*Passage given*
Jacobean Panel Close Up 2

Jacobean Panel Close Up 2

The dark brown rather lacy stem is worked in Mountmellick thorn stitch – another new one. Here I used one strand of a three-stranded cotton yarn. I think it would look better in a slightly heavier yarn, but it was fun to do and I will use this stitch again. The calyx of the strange fruit shows two of my favourite stitches – Cable Chain and Portuguese Knotted Stem.

I’m not entirely content with either of the flowers, but as I’m not sure why I shall leave well alone. Both of them have been unpicked at least twice, and I don’t want to wear out the fabric…  Still, now it’s finished, I enjoyed working this!

Did You But Hear My Lady..?

A Lovely Lady

A Lovely Lady

The Lady in the Garden, again came from a transfer, and was stitched as a companion to the Peacock, and a homage to Grandmama’s Lady. Unlike Grandmama, I made no effort to provide the lady with lovely graduated ruffles – if I am honest, because I really didn’t think I would finish them if I tried! Instead her dress is sprigged with flowers (in Sorbello stitch, which was rather fun!) and only ruffled around the hem.

Because I conceived of the Lady and the Peacock as a pair, I emphasised the flower colours around the lady, and worked some elements of her dress in one of the blues I used for the peacock.

Lady - Close Up

Lady - Close Up

The inside edge of the bonnet is ornamented with Rosette Chain stitch, while the outside is edged with closed feather stitch. This would also have been an ideal opportunity to use bonnet stitch, but I didn’t think of it in time! I also used Rosette Chain Stitch for the ruffles on the the lady’s collar. I like to use a variety of stitches – the trick is not to use so many that the eye becomes bewildered. Using a basic stitch and its variations is one way to maintain some sense of uniformity, as is keeping a small colour palette.

The bodice is in Bokhara Couching, and the sleeves outlined in coral stitch. I’m surprised at how well this works – it should look thorny, and heavy, but somehow manages to evoke an airy gauze sleeve. How does that work?

Skirt - Close Up

Skirt - Close Up

The bows above the flounce of the skirts are in satin stitch, and the impression of the flounce is given by lines of chain stitch. Almost all the visual weight of the dress is at the bottom, and the airy sprigging on the skirt allows the flowers to take some of the limelight.

Again the stitching is simple – fishbone stitch for the leaves, detached chain stitch and French knots for the flowers, and as almost all the threads were variegated, I got a lot of subtle – and not so subtle! – colour variation “for free” as it were.

I had already worked the Jacobean Fire Screen when I started work on the Peacock and the Lady, and was beginning to feel that I should do some more designing for myself. I will probably still use other designers’ work, because sometimes I want to concentrate on a particular thread or technique (as in the Tudor and Stuart Goldwork Masterclass) rather than the design. Besides, who knows what else I will find in the archives to write about!

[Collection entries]
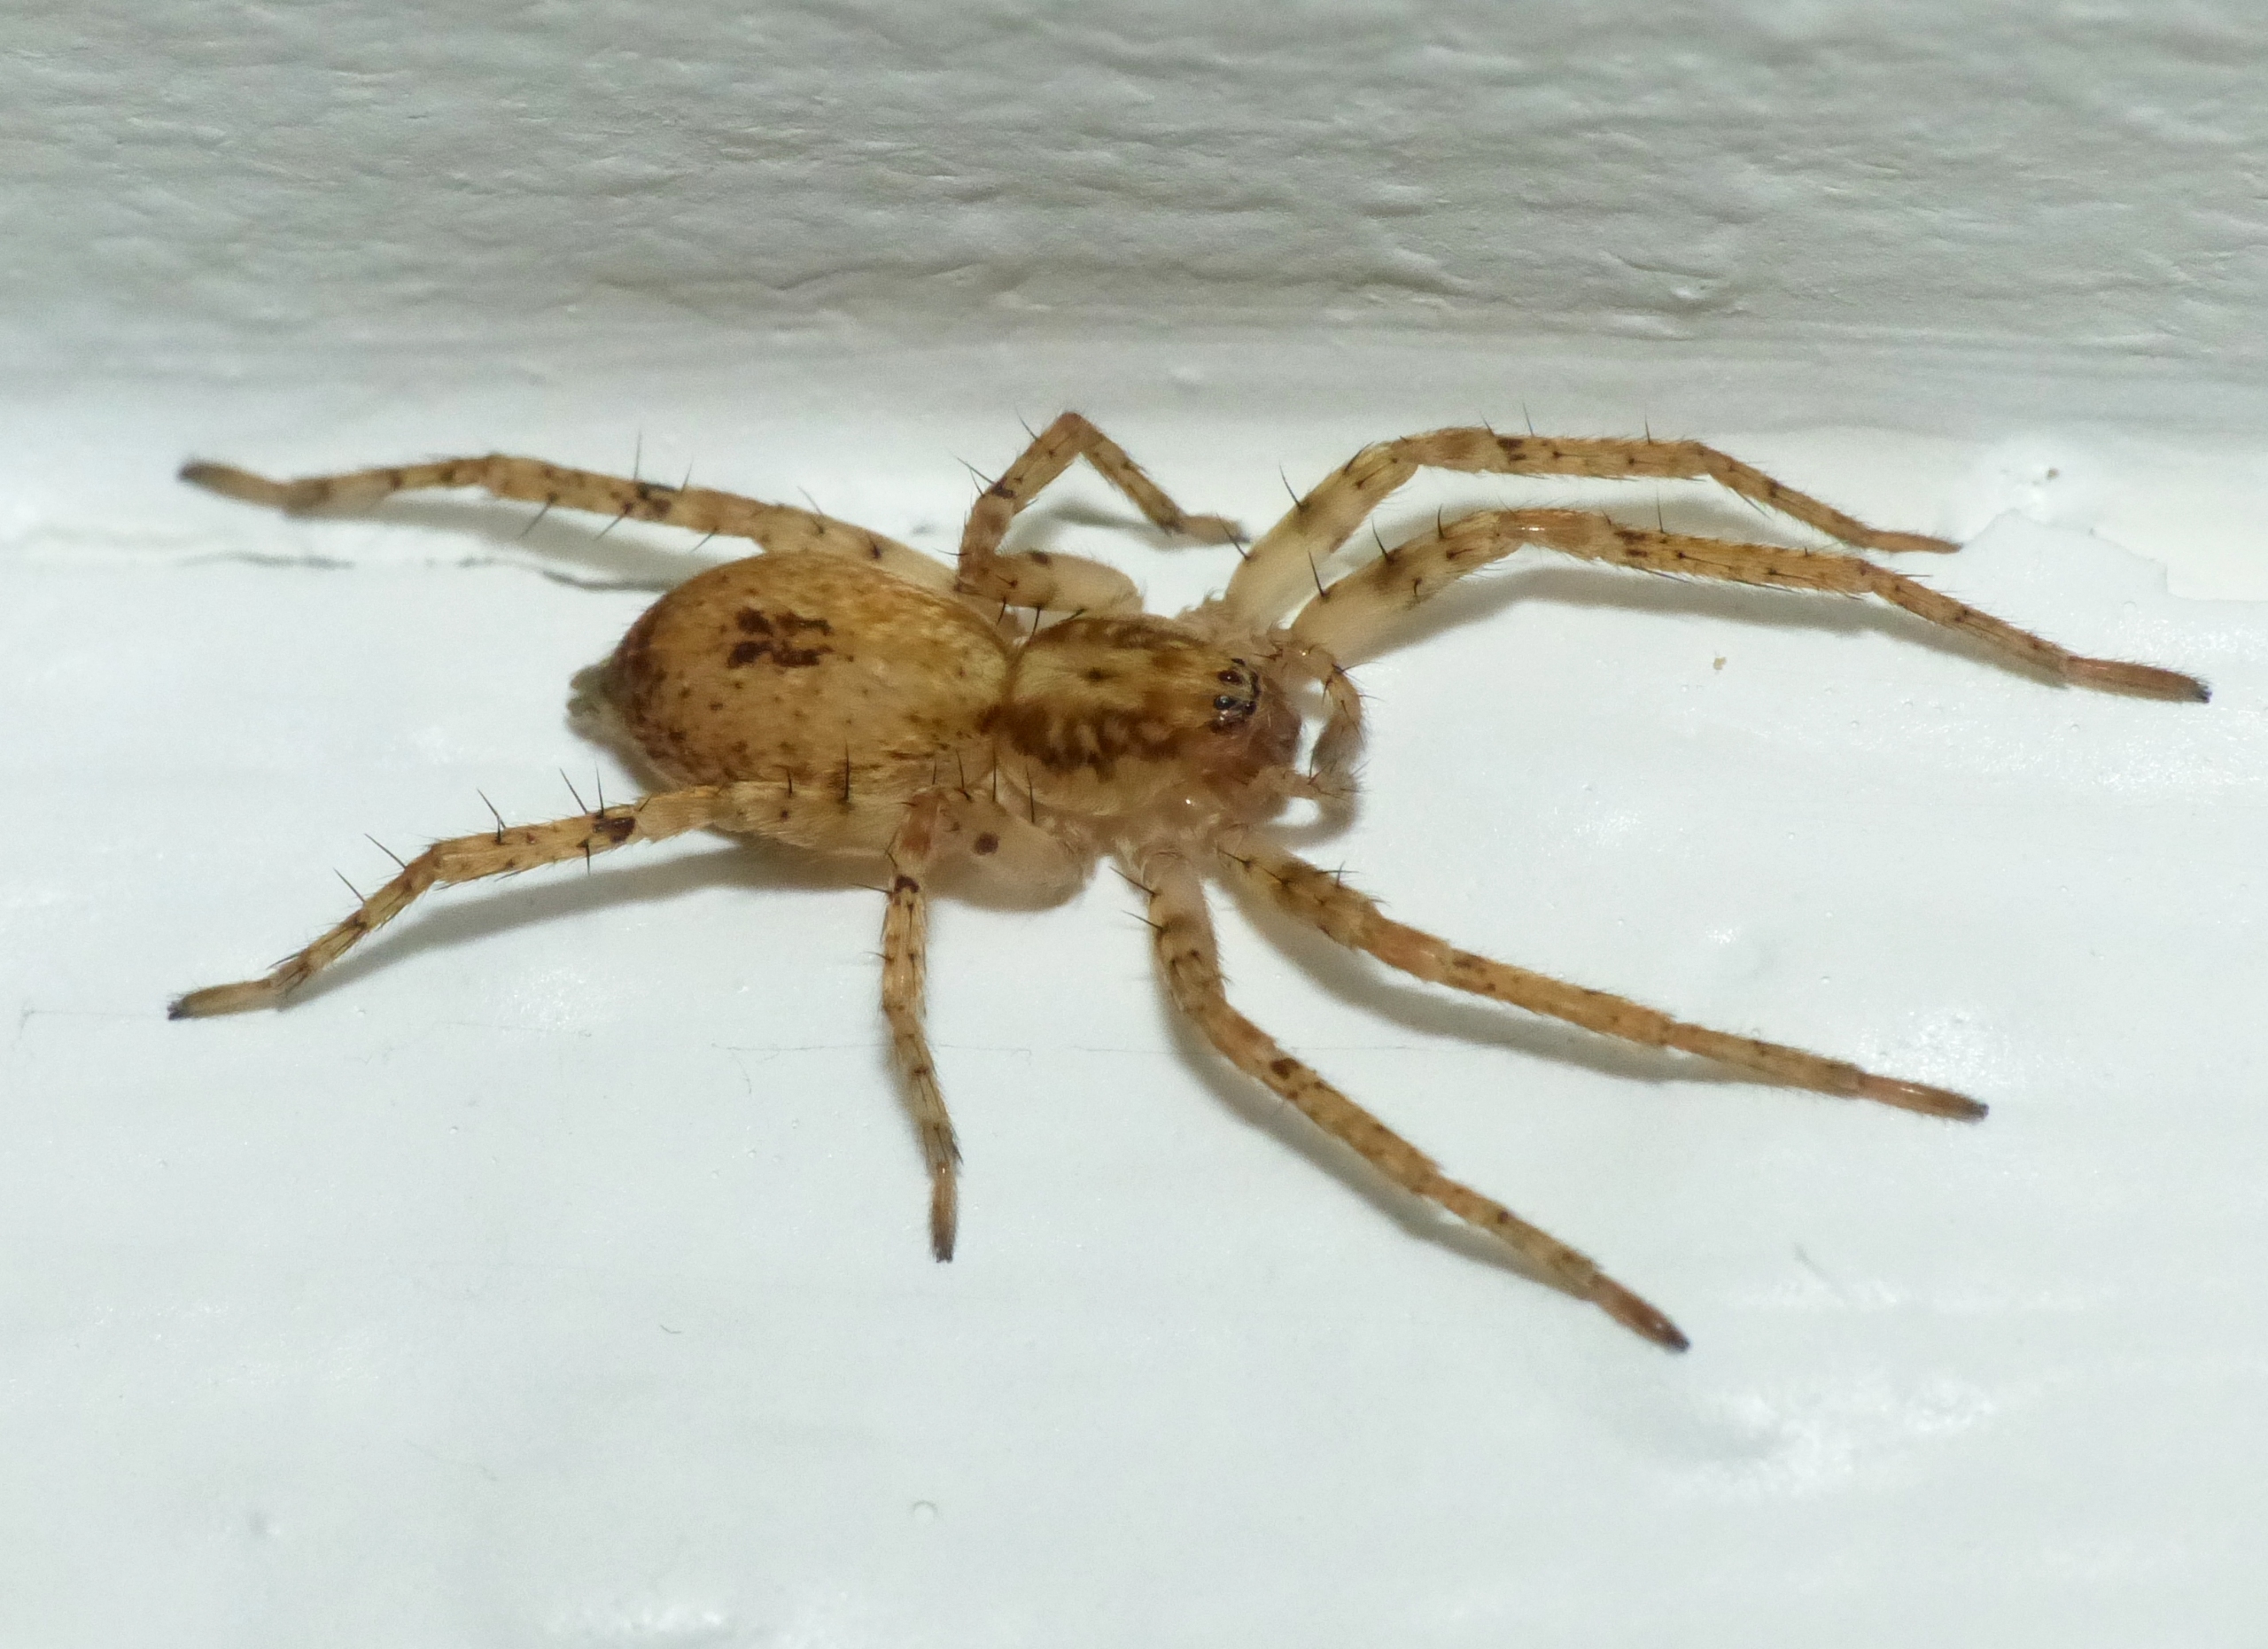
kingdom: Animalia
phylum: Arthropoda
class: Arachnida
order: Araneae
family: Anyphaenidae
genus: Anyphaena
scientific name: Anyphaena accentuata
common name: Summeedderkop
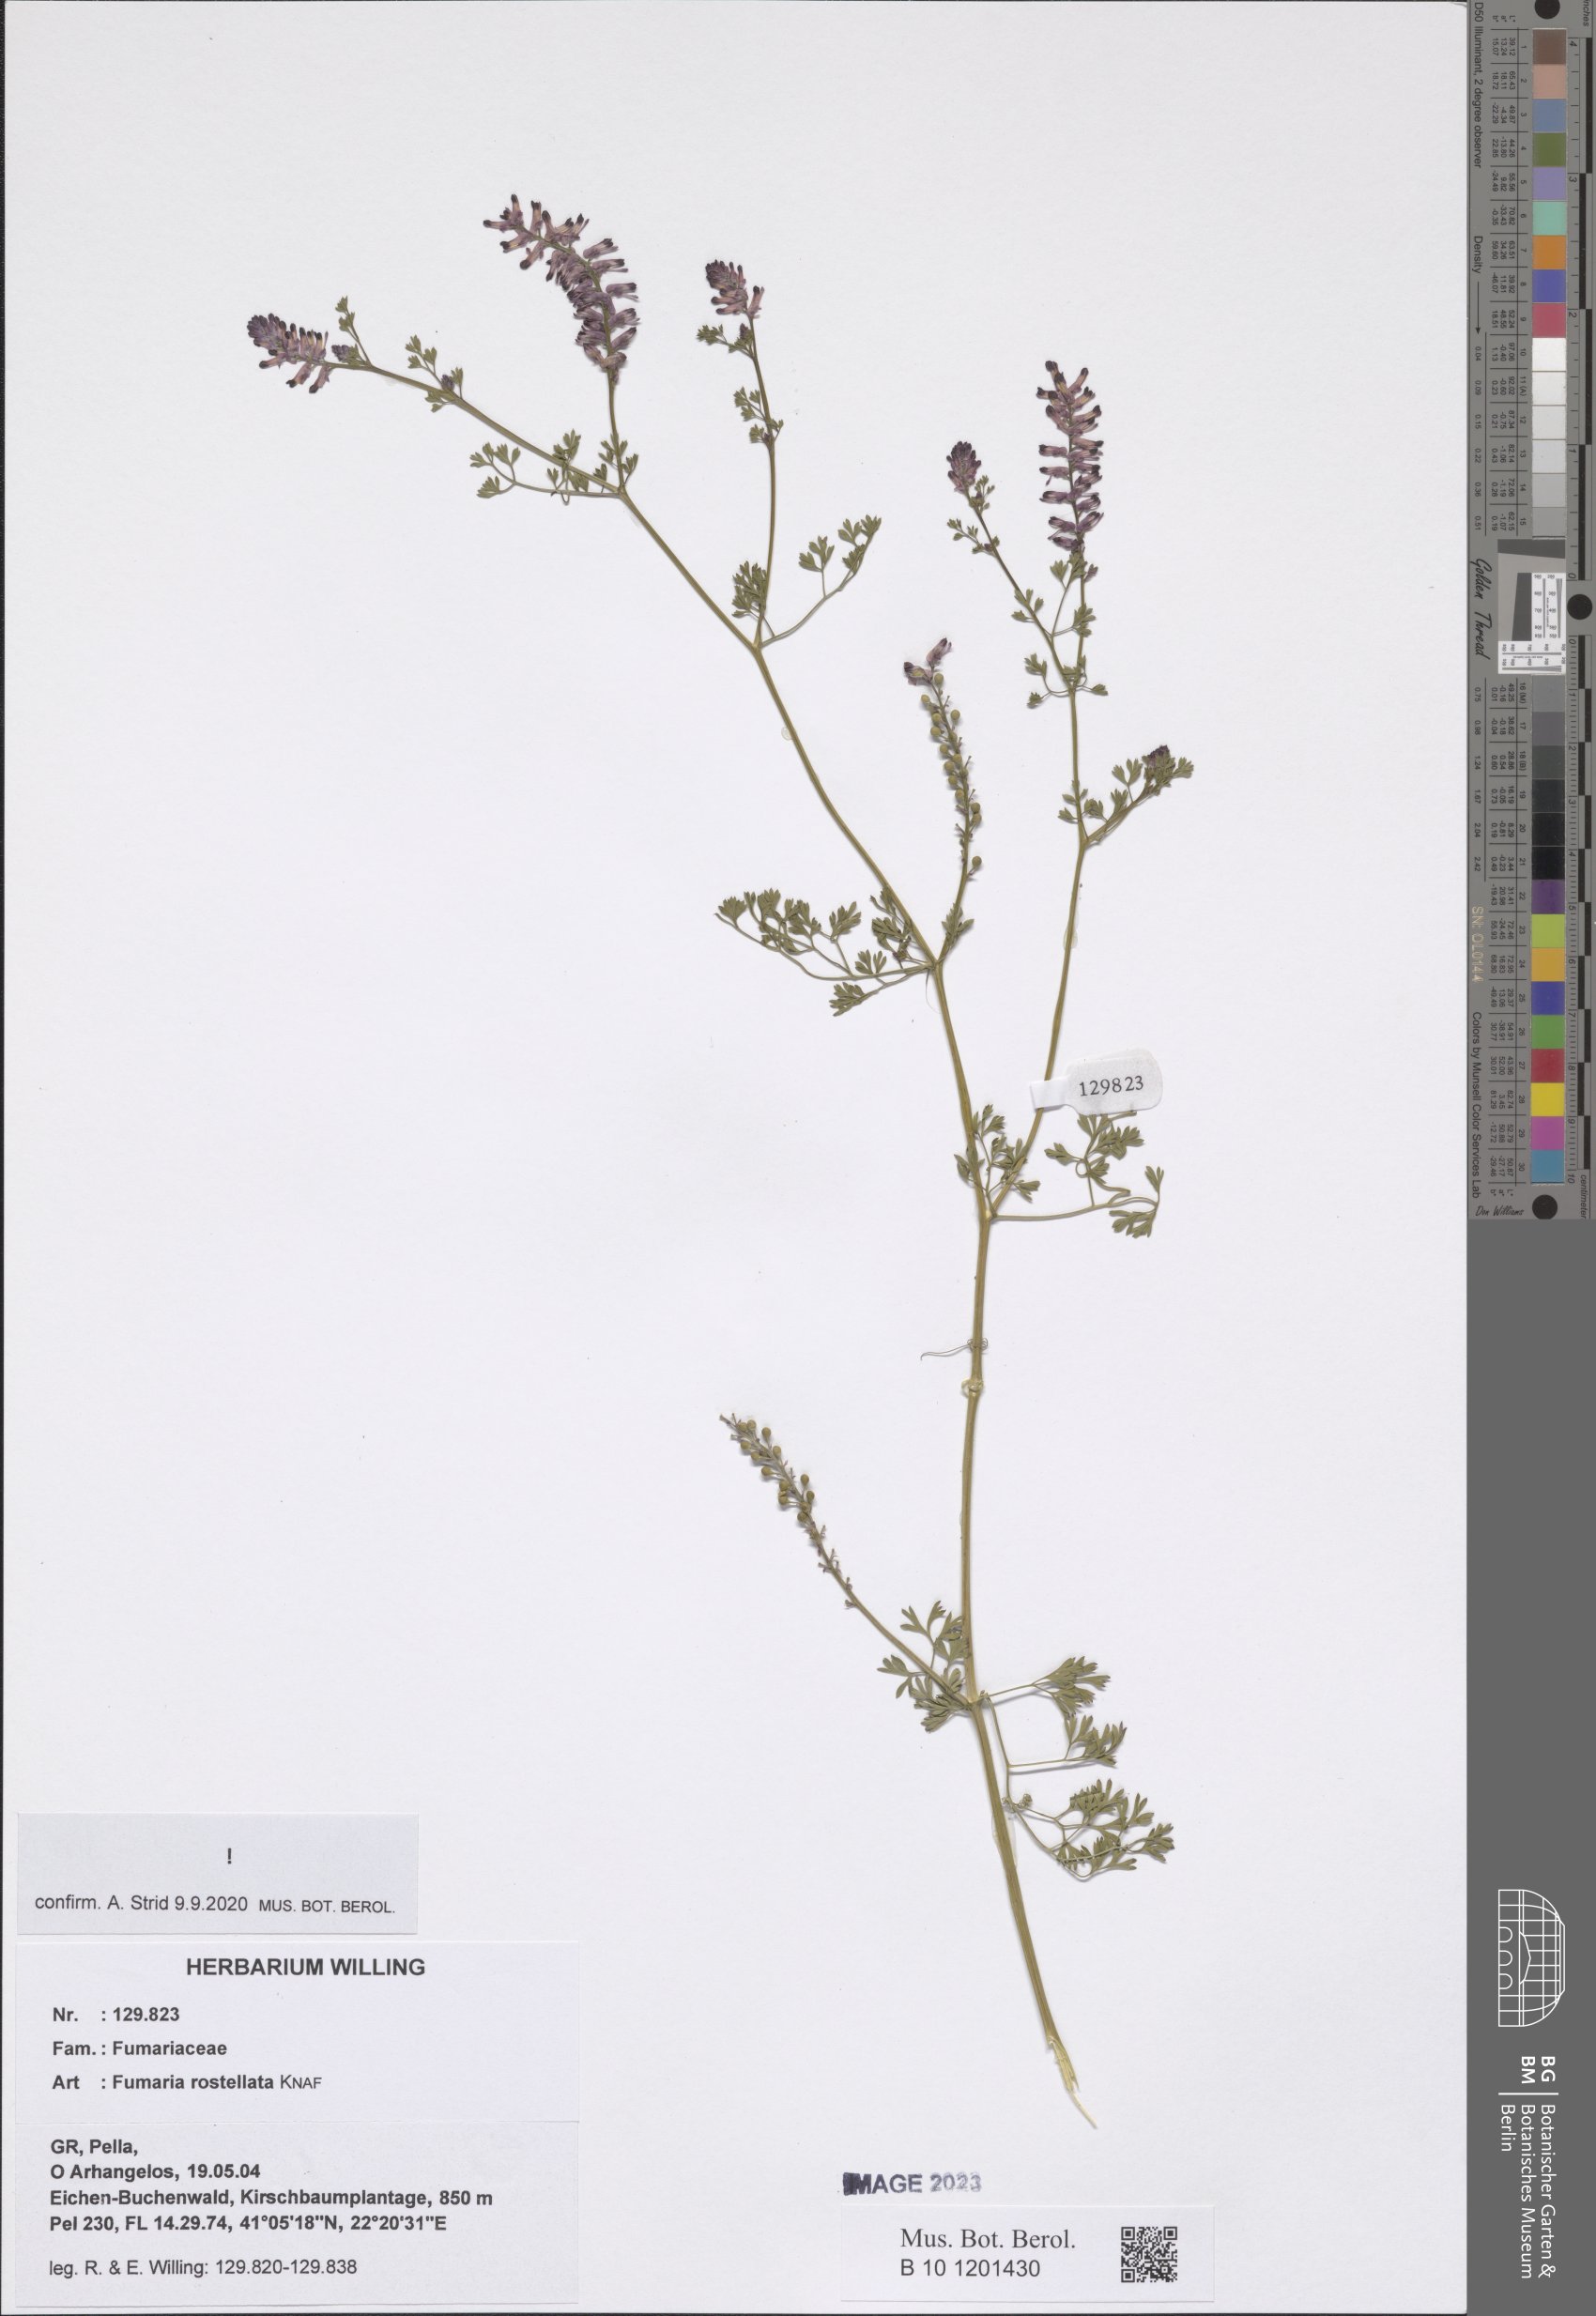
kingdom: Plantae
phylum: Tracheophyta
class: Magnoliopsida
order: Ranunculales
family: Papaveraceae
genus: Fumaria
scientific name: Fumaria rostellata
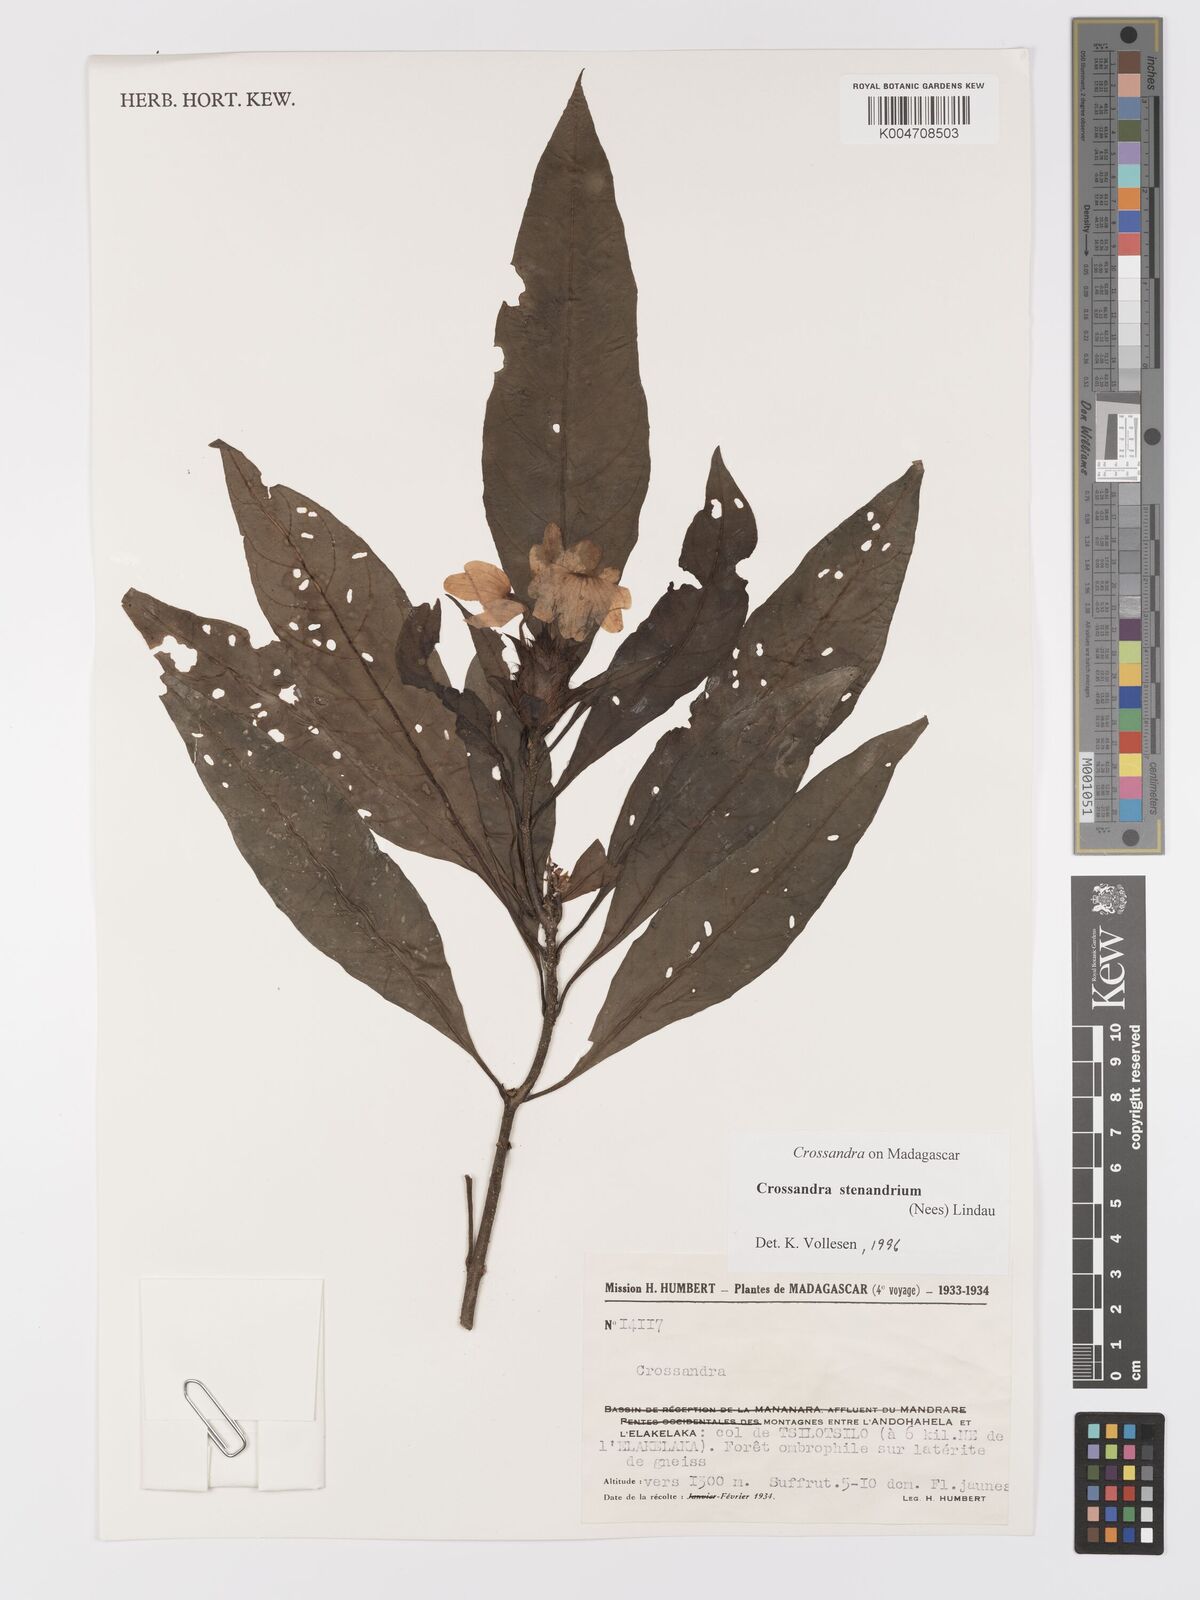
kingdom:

*Your tasks*
a) In the embroidery passage, rewrite the part that opens with the words "The bodice is" and closes with "as it were.", putting "stem stitch" in place of "satin stitch".
b) According to the embroidery passage, which stitch was used for the flowers sprigged on the lady's dress?

*Problem solutions*
a)
The bodice is in Bokhara Couching, and the sleeves outlined in coral stitch. I’m surprised at how well this works – it should look thorny, and heavy, but somehow manages to evoke an airy gauze sleeve. How does that work?

Skirt - Close Up

Skirt - Close Up

The bows above the flounce of the skirts are in stem stitch, and the impression of the flounce is given by lines of chain stitch. Almost all the visual weight of the dress is at the bottom, and the airy sprigging on the skirt allows the flowers to take some of the limelight.

Again the stitching is simple – fishbone stitch for the leaves, detached chain stitch and French knots for the flowers, and as almost all the threads were variegated, I got a lot of subtle – and not so subtle! – colour variation “for free” as it were.

b) Sorbello stitch.